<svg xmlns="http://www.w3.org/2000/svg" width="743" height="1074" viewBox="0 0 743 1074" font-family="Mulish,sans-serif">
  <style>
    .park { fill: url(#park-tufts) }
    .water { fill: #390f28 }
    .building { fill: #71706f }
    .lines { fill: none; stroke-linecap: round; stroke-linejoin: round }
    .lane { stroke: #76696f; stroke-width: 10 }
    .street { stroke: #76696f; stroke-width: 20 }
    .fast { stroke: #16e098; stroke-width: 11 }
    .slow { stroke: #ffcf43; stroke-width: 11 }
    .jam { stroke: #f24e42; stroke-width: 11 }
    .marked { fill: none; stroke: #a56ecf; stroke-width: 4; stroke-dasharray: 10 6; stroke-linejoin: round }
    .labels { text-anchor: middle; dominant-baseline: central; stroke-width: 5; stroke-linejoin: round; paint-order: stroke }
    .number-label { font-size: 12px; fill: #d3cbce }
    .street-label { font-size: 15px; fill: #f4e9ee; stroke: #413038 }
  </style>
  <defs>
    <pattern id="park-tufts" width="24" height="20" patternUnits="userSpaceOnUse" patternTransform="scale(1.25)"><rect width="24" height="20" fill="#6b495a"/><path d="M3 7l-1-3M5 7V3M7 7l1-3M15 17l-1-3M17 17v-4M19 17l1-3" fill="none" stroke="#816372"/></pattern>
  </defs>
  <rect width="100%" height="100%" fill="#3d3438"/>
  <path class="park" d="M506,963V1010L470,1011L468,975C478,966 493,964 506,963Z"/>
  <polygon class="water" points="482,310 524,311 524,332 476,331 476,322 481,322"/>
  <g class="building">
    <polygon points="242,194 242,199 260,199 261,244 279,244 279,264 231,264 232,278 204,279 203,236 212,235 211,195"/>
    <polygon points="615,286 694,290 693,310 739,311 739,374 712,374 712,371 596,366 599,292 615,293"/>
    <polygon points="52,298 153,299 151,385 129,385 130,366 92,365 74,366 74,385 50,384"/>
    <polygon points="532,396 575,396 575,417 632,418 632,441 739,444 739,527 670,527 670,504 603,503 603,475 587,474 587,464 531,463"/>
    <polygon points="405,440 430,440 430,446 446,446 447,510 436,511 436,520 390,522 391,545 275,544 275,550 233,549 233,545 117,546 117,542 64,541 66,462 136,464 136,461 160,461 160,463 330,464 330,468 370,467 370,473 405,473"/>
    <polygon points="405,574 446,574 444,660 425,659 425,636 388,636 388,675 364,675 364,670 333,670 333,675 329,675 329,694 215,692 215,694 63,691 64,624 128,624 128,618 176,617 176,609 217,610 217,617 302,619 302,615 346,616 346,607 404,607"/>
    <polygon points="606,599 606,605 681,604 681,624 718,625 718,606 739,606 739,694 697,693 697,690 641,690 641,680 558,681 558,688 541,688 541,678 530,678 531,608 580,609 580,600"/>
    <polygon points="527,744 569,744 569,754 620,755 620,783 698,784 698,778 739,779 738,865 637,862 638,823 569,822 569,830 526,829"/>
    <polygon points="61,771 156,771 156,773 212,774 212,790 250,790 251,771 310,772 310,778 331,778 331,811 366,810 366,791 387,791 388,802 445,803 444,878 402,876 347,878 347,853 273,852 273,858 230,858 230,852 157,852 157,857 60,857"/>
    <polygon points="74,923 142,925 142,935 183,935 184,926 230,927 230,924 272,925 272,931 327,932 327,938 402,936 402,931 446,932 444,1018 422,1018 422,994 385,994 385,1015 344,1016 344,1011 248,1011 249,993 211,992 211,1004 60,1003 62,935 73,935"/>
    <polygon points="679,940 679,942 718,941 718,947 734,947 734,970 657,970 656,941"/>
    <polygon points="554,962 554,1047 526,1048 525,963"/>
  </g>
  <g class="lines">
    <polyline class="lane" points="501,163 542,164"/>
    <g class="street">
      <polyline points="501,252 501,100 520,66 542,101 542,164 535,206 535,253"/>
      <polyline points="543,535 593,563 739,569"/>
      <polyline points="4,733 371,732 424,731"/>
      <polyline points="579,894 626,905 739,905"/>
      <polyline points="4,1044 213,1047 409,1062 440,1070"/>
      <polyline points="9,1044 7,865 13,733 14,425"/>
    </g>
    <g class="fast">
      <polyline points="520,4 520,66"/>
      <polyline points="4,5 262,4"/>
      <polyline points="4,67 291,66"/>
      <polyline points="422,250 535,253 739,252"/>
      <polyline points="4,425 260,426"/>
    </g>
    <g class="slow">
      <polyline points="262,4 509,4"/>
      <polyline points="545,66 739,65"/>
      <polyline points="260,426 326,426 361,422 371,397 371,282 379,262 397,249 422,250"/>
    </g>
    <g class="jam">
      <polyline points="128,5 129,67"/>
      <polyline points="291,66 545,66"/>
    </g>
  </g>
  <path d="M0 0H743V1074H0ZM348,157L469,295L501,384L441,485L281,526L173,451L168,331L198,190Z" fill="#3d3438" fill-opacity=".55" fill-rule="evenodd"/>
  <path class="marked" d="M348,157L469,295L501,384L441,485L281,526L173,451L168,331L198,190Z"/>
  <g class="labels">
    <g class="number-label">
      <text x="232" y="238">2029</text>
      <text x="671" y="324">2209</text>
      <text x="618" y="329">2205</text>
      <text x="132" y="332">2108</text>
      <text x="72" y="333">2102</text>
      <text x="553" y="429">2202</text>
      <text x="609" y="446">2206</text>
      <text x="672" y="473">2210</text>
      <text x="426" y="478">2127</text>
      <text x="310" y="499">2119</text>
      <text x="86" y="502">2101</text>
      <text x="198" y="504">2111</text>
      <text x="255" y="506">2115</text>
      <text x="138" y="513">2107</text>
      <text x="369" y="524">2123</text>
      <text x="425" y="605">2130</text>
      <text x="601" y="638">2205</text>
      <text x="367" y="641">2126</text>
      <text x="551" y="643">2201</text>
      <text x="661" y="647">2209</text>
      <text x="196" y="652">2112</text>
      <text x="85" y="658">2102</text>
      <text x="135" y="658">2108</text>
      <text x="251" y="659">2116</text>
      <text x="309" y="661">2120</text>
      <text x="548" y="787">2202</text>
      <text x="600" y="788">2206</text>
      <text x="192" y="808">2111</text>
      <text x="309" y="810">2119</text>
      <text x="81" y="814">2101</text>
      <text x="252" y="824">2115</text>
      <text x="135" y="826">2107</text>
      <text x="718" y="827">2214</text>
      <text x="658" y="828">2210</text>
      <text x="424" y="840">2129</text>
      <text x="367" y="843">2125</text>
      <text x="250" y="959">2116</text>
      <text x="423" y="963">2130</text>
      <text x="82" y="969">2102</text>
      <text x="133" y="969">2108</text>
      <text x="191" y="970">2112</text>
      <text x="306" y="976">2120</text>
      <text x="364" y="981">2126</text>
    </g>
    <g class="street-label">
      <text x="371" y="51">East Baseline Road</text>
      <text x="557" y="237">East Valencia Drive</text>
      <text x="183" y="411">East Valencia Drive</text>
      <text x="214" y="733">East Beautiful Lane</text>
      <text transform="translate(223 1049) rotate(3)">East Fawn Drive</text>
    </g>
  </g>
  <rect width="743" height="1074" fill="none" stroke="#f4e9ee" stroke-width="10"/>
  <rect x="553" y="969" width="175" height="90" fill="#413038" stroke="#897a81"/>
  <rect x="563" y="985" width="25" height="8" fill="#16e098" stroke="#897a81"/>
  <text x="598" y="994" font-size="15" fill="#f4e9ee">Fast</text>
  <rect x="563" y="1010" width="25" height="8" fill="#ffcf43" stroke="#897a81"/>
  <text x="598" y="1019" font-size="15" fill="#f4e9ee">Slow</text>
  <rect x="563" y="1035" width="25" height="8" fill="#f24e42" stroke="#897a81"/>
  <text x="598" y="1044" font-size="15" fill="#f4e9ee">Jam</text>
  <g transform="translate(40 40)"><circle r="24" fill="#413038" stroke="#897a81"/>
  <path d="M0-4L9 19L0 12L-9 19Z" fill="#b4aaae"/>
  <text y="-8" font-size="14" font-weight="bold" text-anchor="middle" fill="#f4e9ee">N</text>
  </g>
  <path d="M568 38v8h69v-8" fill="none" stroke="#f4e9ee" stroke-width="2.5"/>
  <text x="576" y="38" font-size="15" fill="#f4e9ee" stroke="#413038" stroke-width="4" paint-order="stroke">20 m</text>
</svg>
★ ★ ★ ★
For the string "lines", go through the entries above and copy each line where it occurs.

- Finished task:
    .lines { fill: none; stroke-linecap: round; stroke-linejoin: round }
  <g class="lines">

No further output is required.